What the task requires:
When you reach the line containing "Review note (as", start transcribing exactly and continue through the last line of the data, skipping every picture.

Supplied data:
*****

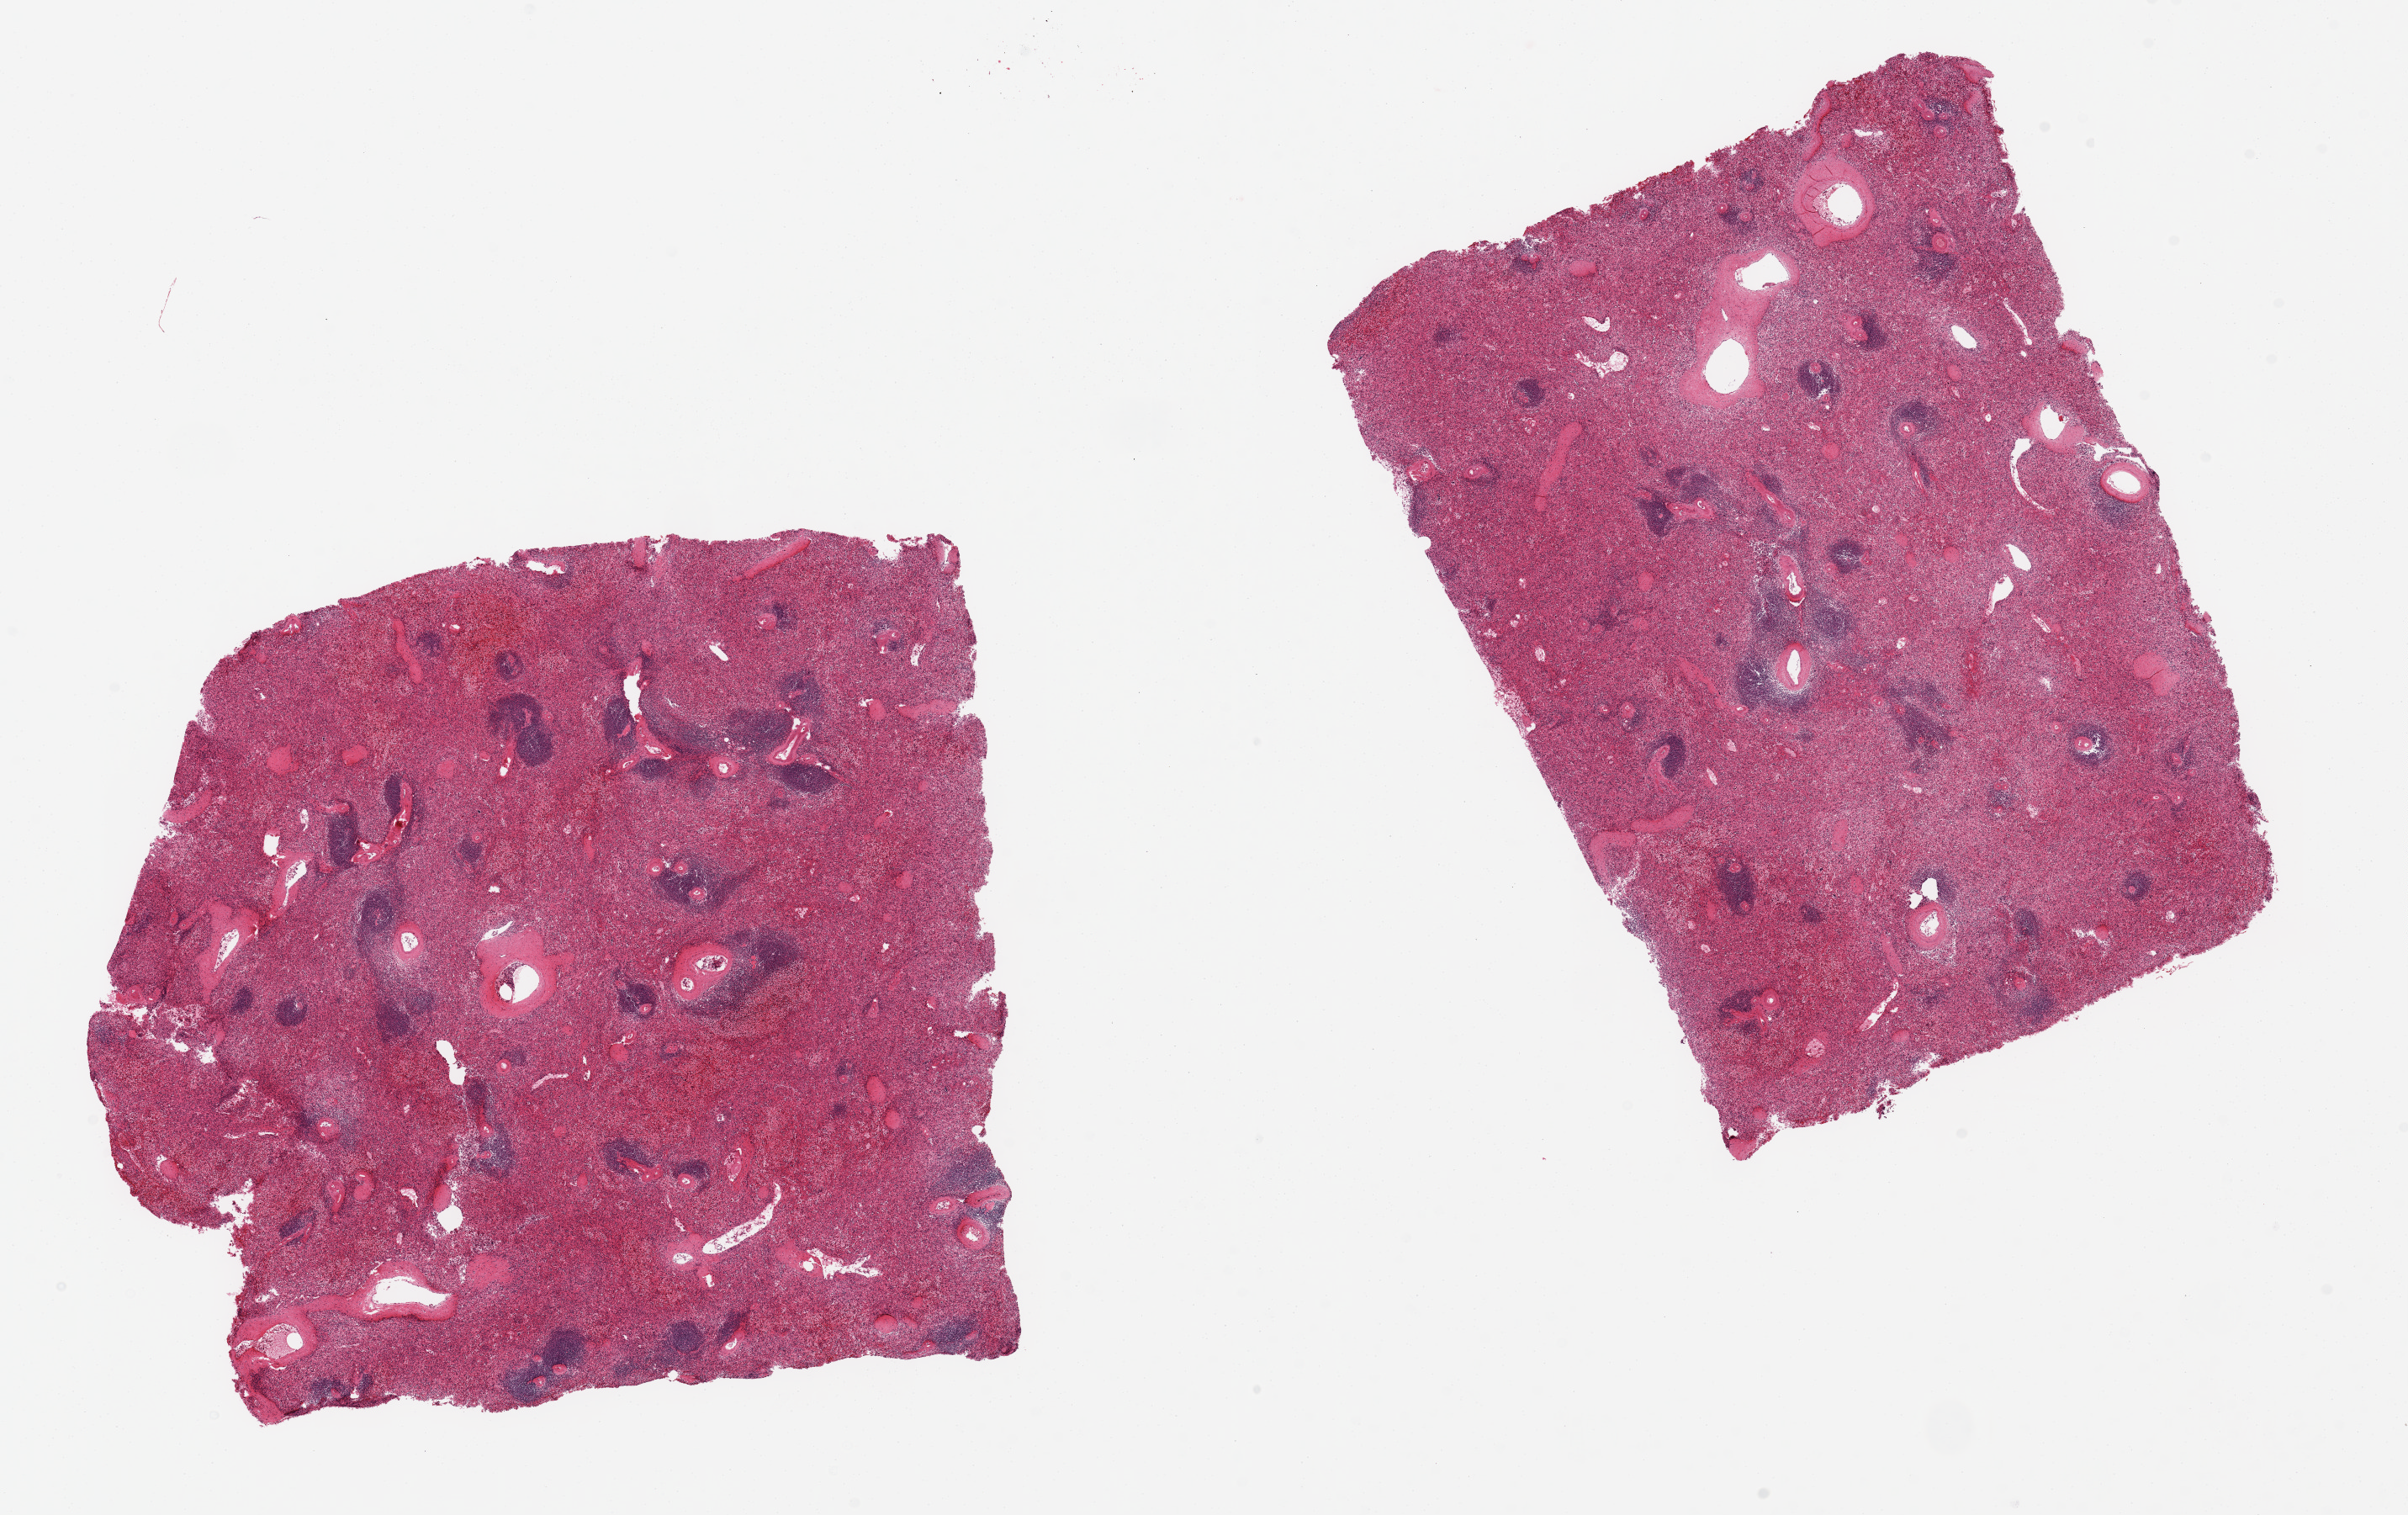
Haematoxylin and eosin whole-slide image — a low-resolution overview of the entire scanned area, about 22.6 x 14.2 mm; PAXgene-fixed, paraffin-embedded tissue; sampled site (target tissue): spleen; donor tissue sample. Donor: female.
Review note (as recorded): 2 ~ 7.5x7.5mm aliquots, red pulp congested.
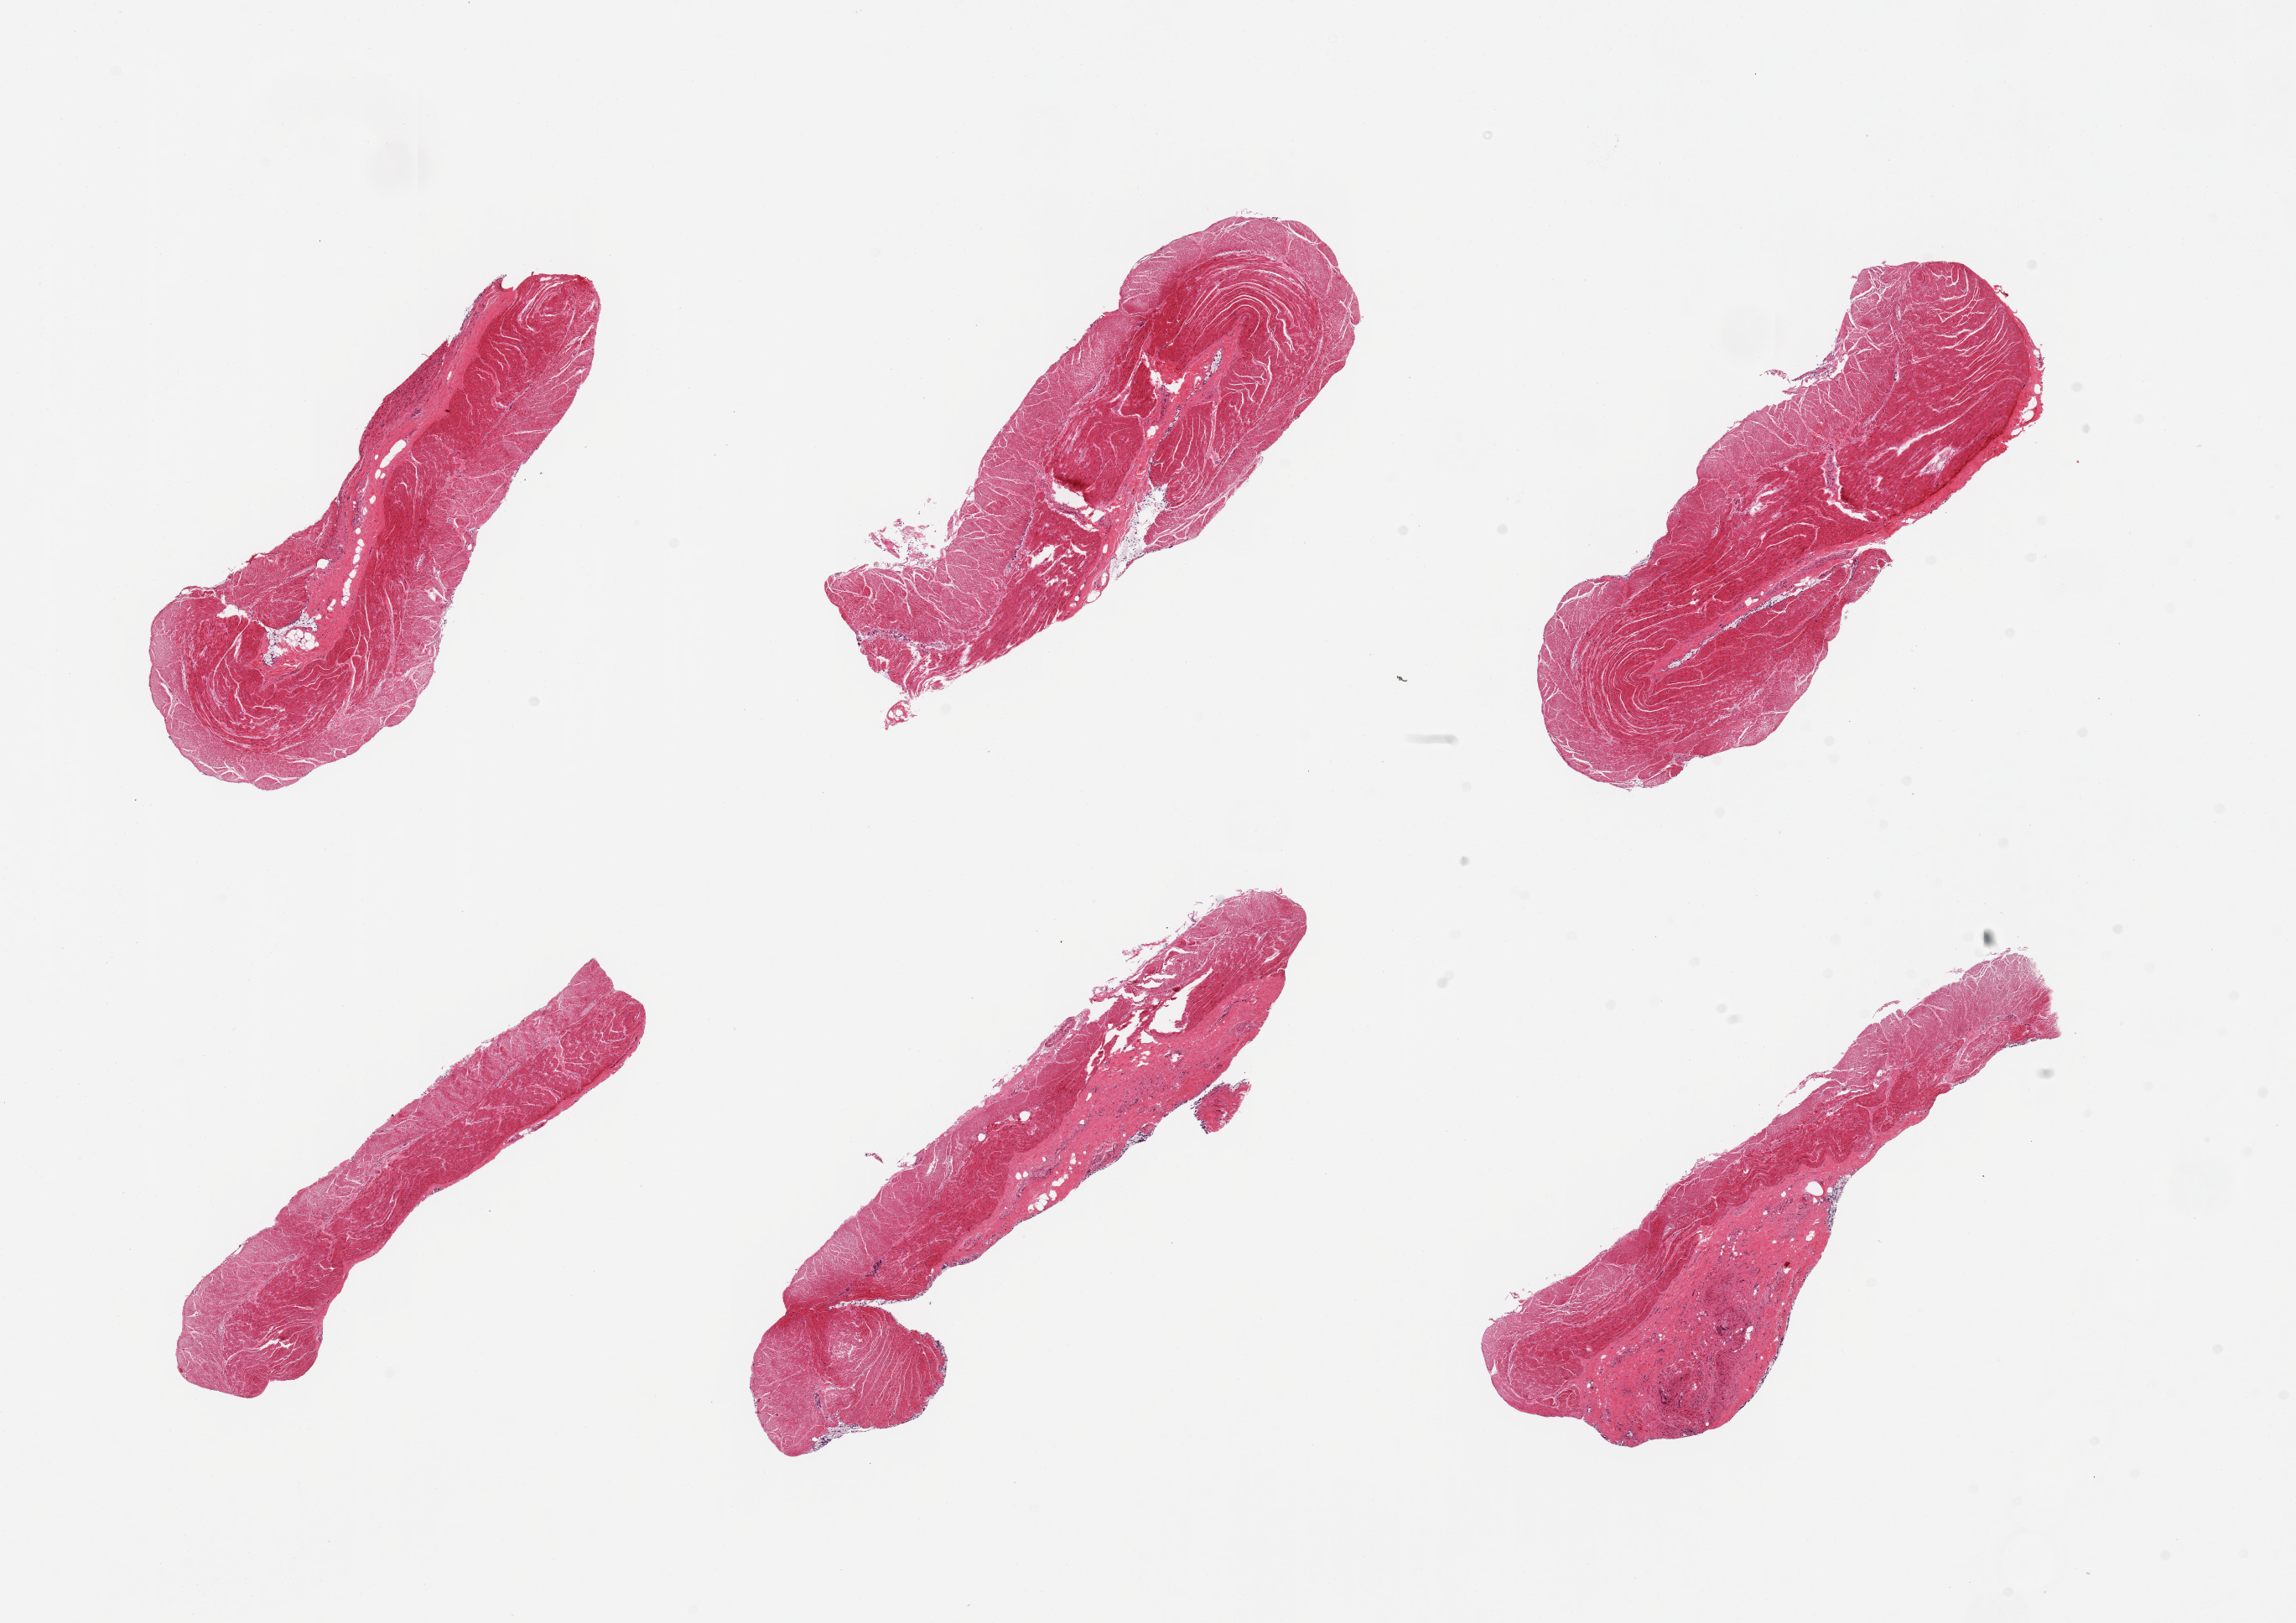
H&E whole-slide image, a low-resolution overview of the entire scanned area, about 21.7 x 15.3 mm (acquisition: 20x scan); PAXgene-fixed, paraffin-embedded tissue; sampled site (target tissue): sigmoid colon; tissue donor sample.
Reviewer comment on this tissue sample: 6 pieces, all target muscularis.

*****

Output for this exercise:
Review note (as recorded): 2 ~ 7.5x7.5mm aliquots, red pulp congested.
H&E whole-slide image, a low-resolution overview of the entire scanned area, about 21.7 x 15.3 mm (acquisition: 20x scan); PAXgene-fixed, paraffin-embedded tissue; sampled site (target tissue): sigmoid colon; tissue donor sample.
Reviewer comment on this tissue sample: 6 pieces, all target muscularis.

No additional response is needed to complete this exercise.